'''
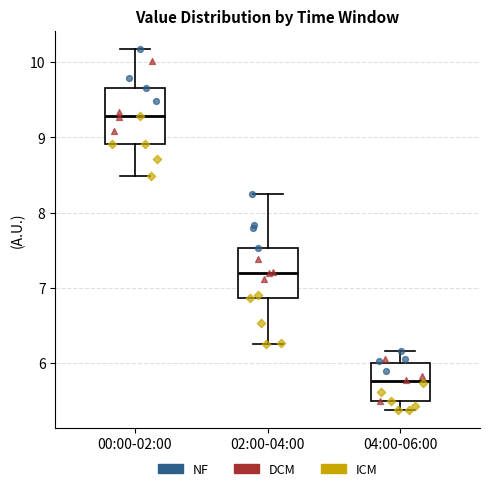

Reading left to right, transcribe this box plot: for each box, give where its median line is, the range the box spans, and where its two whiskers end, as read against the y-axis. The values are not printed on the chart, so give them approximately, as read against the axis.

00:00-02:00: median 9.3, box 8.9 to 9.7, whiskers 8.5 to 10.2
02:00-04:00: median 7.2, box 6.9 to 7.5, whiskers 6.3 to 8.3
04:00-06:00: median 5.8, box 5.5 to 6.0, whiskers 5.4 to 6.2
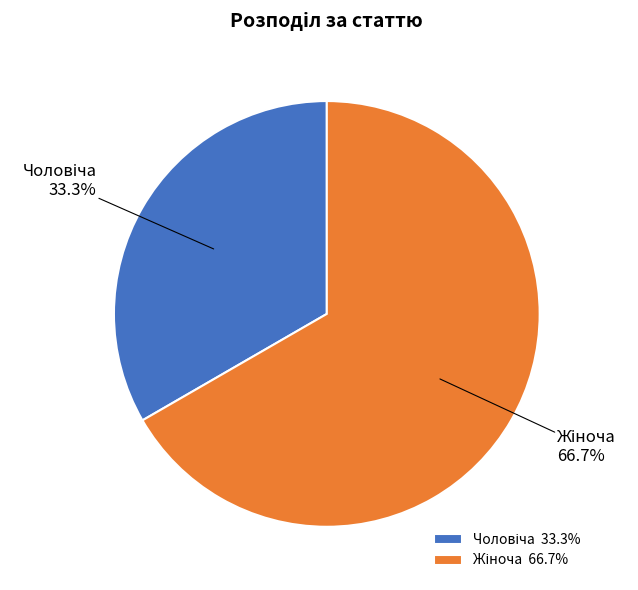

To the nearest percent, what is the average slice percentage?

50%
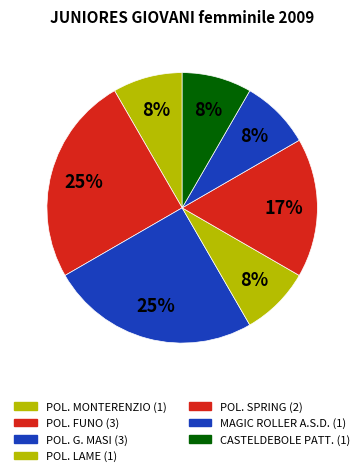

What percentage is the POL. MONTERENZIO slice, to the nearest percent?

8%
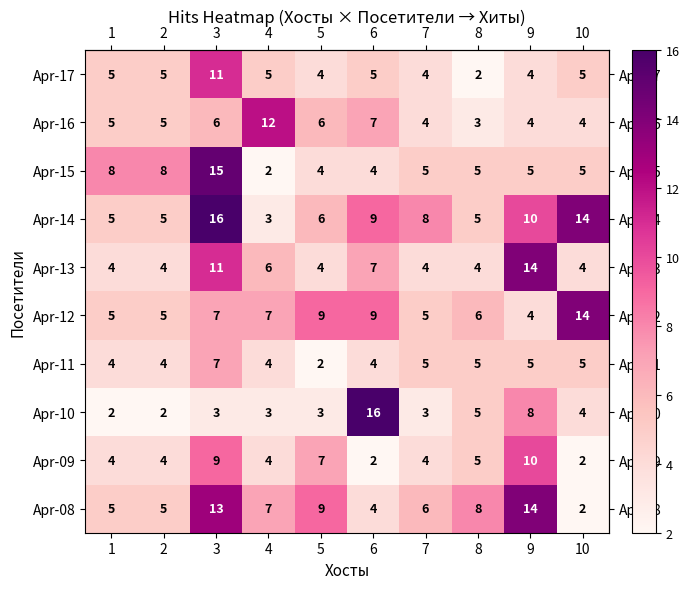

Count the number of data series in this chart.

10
'''
Write out all of the items above word for word, but leave out the pictures.

ANSWER TO THIS TASK:
Reading left to right, transcribe this box plot: for each box, give where its median line is, the range the box spans, and where its two whiskers end, as read against the y-axis. The values are not printed on the chart, so give them approximately, as read against the axis.

00:00-02:00: median 9.3, box 8.9 to 9.7, whiskers 8.5 to 10.2
02:00-04:00: median 7.2, box 6.9 to 7.5, whiskers 6.3 to 8.3
04:00-06:00: median 5.8, box 5.5 to 6.0, whiskers 5.4 to 6.2

To the nearest percent, what is the average slice percentage?

50%

What percentage is the POL. MONTERENZIO slice, to the nearest percent?

8%

Count the number of data series in this chart.

10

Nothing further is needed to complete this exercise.